Eu me ajeitei na poltrona com o meu estojo e caderno de aula debaixo do braço e a indisposição macabra de silenciar a cada pergunta. Mas a psicanalista não questionou nada, e o seu silêncio inesperado foi me enervando. Ela me observava com interesse, e eu querendo cada vez mais me esconder. Quando alguém permanece quieto muito tempo em nossa frente é como encarar um espelho e o tamanho de nossas dúvidas. Ela me provocava não me provocando, ela me emparedava abrindo todas as portas. Aquela liberdade assustadora de não ser cobrado a participar me aprisionava.
Mexi em meu estojo para me distrair.
Ela perguntou se eu poderia emprestar uma caneta.
Alcancei uma Bic azul. Ela viu que a tampa estava mordida. Olhou com carinho e comentou:
– Enquanto não morder o tubo, está tudo bem.
Eu ri de nervoso e demonstrei curiosidade.
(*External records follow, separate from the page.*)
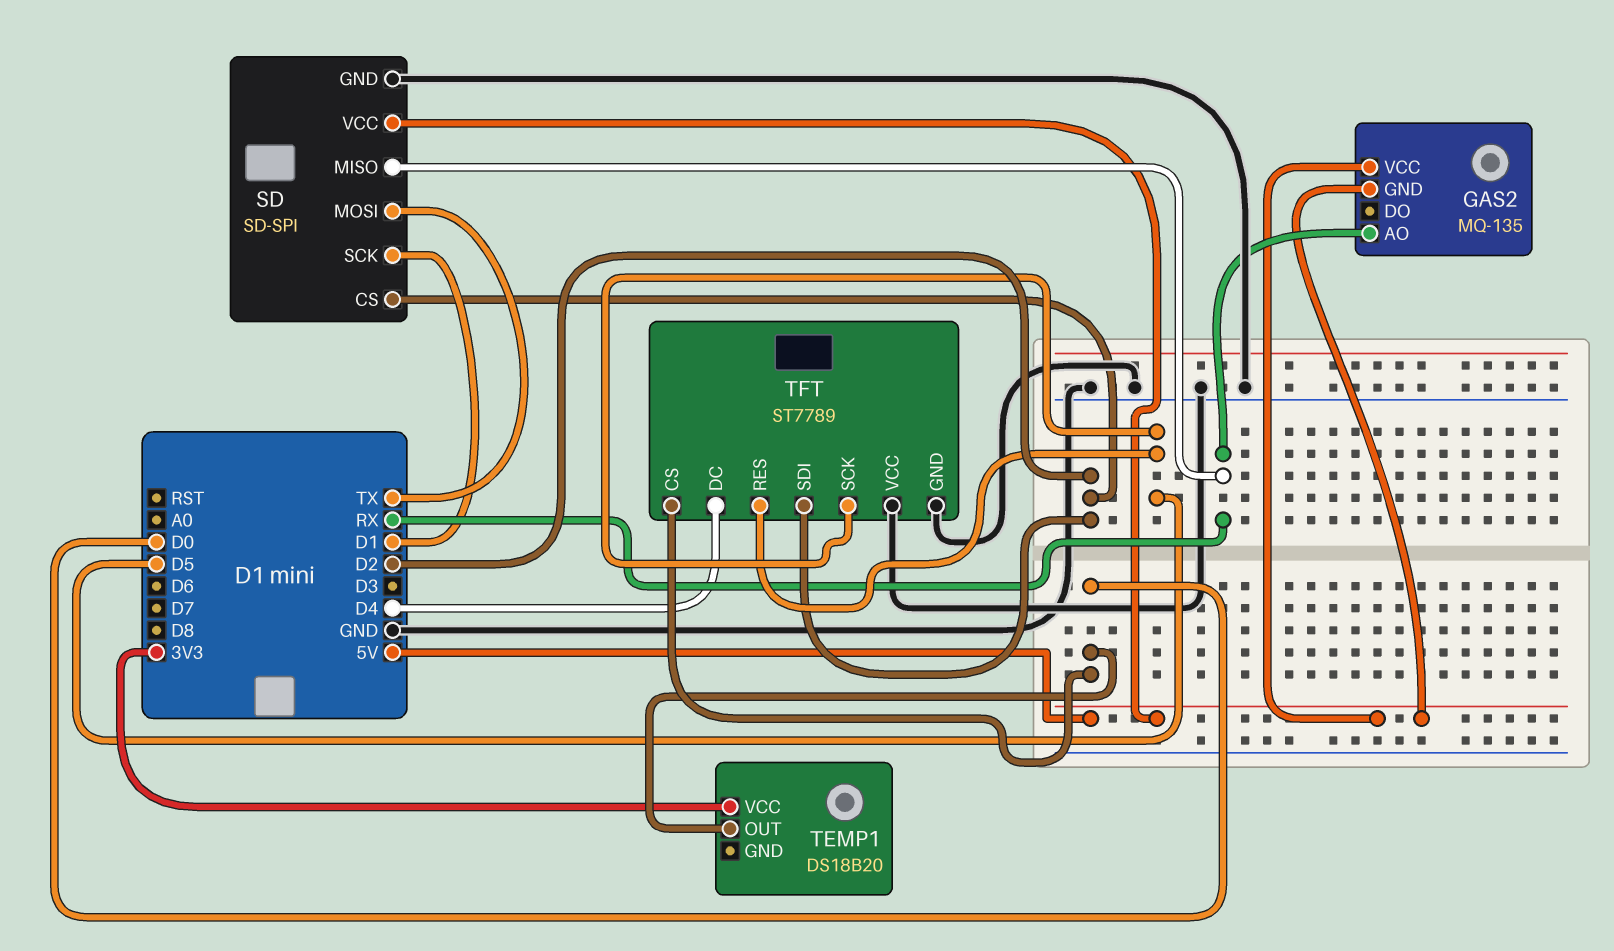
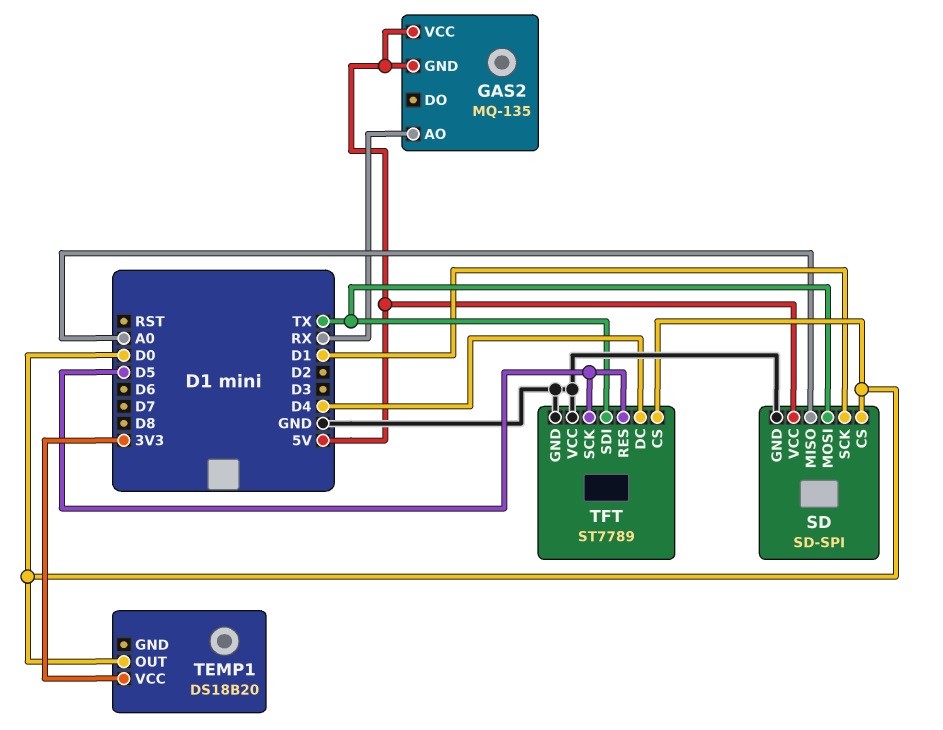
SD pin CS: D2 -> D0
SD pin MISO: RX -> A0
TFT pin SDI: D2 -> TX

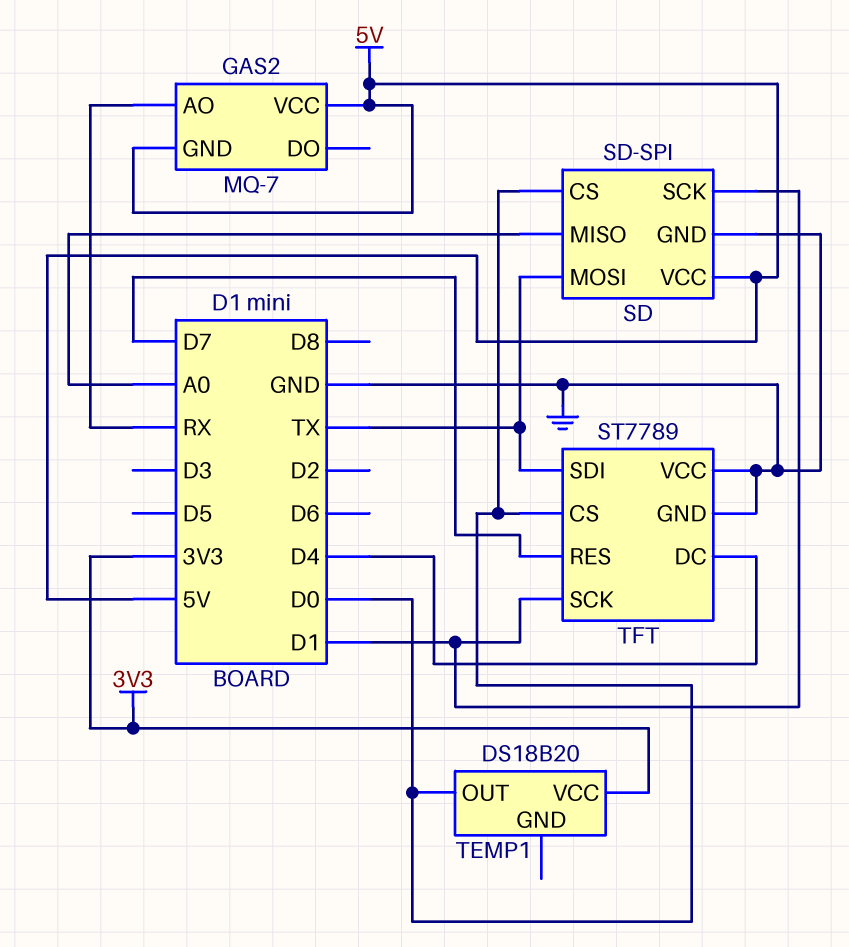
GAS2: MQ-135 -> MQ-7
TFT pin RES: D5 -> D7
TFT pin SCK: D5 -> D1

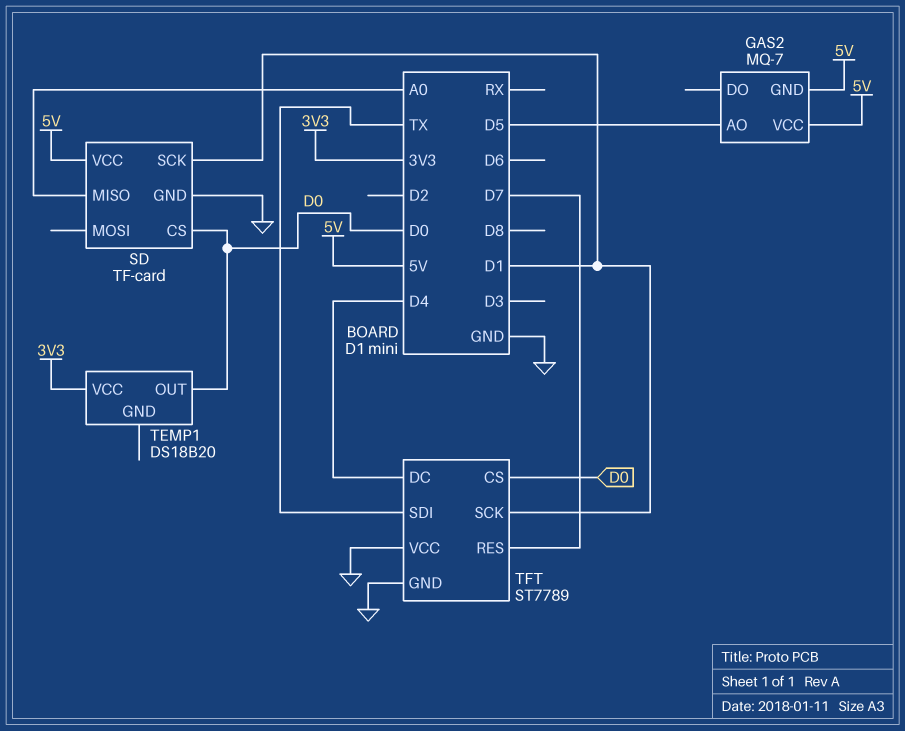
GAS2 pin AO: RX -> D5
SD: SD-SPI -> TF-card
SD pin MOSI: TX -> none

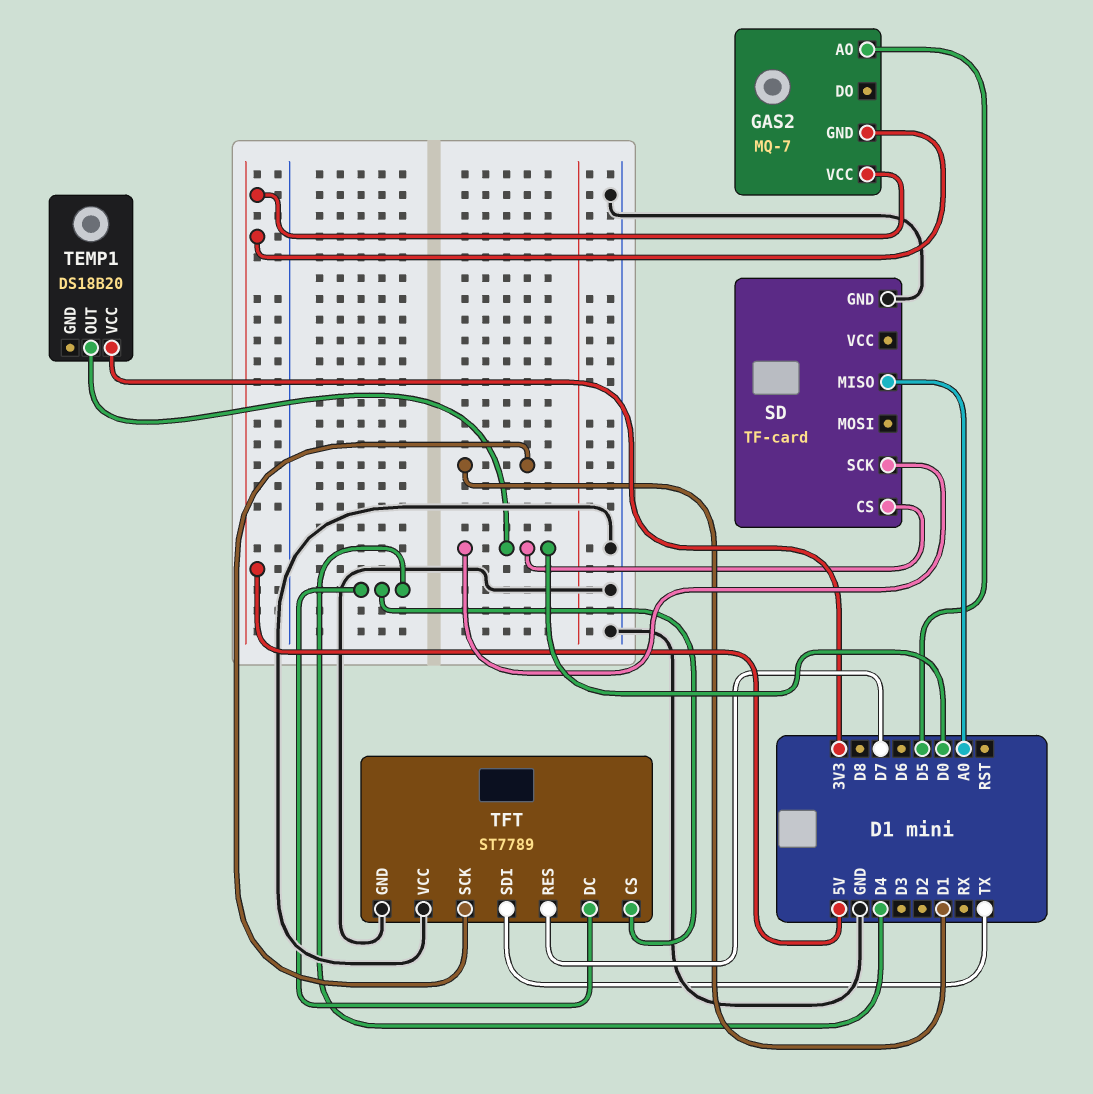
SD pin SCK: D1 -> D0
SD pin VCC: 5V -> none
TFT pin CS: D0 -> D4

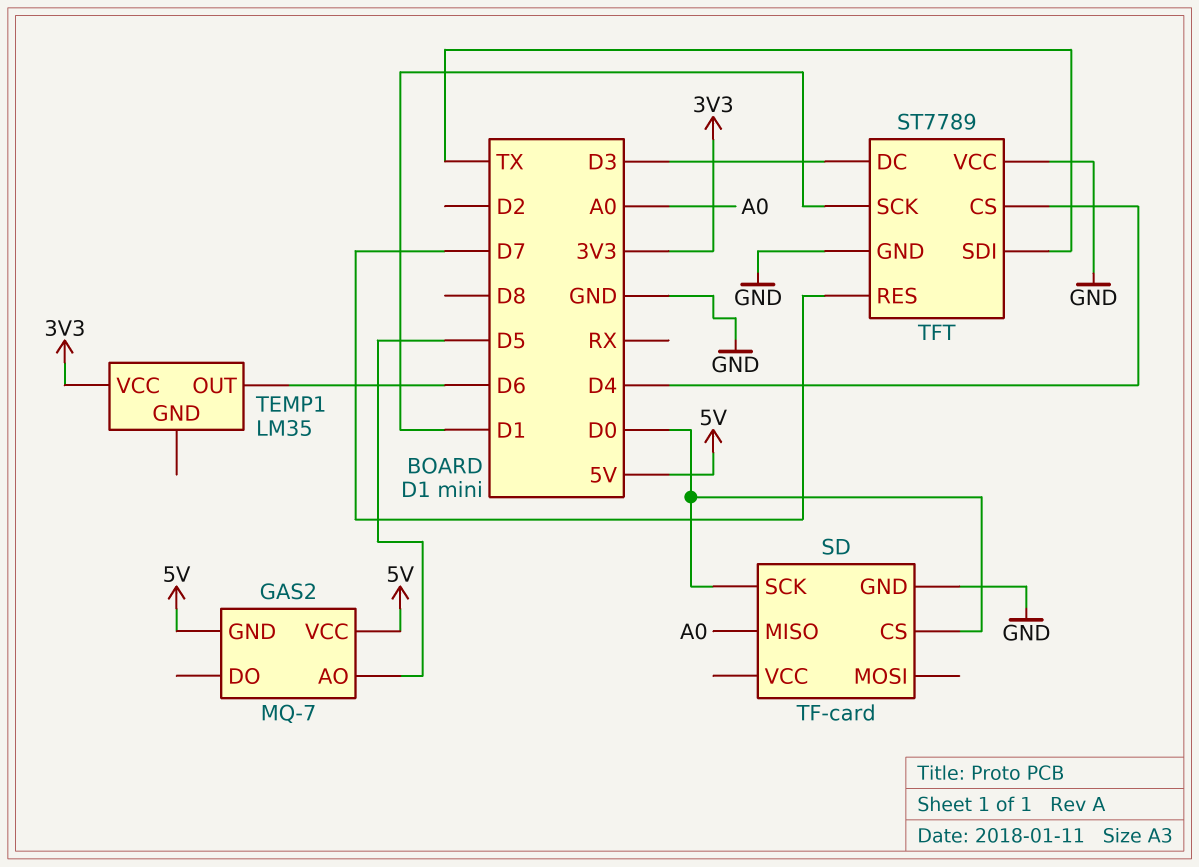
TEMP1: DS18B20 -> LM35
TEMP1 pin OUT: D0 -> D6
TFT pin DC: D4 -> D3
– Morder a tampa significa alguma coisa?
– Significa que não fecha as conversas, que foge das discussões com medo de dizer a verdade, que reprime o desejo e vira as costas remoendo sozinho as suas frustrações e decepções, jamais repartindo a sua verdadeira opinião com ninguém, nem com seus melhores amigos.
Não revelei coisa alguma durante uma hora do encontro, mas ela me decifrou inteiramente apenas analisando a tampinha mordida da caneta. Uma mera, idiota e banal tampinha iluminou o meu comportamento.
A partir daquele dia, nunca mais subestimei a psicanálise e cuidei para morder somente a insossa borracha nos momentos de maior ansiedade.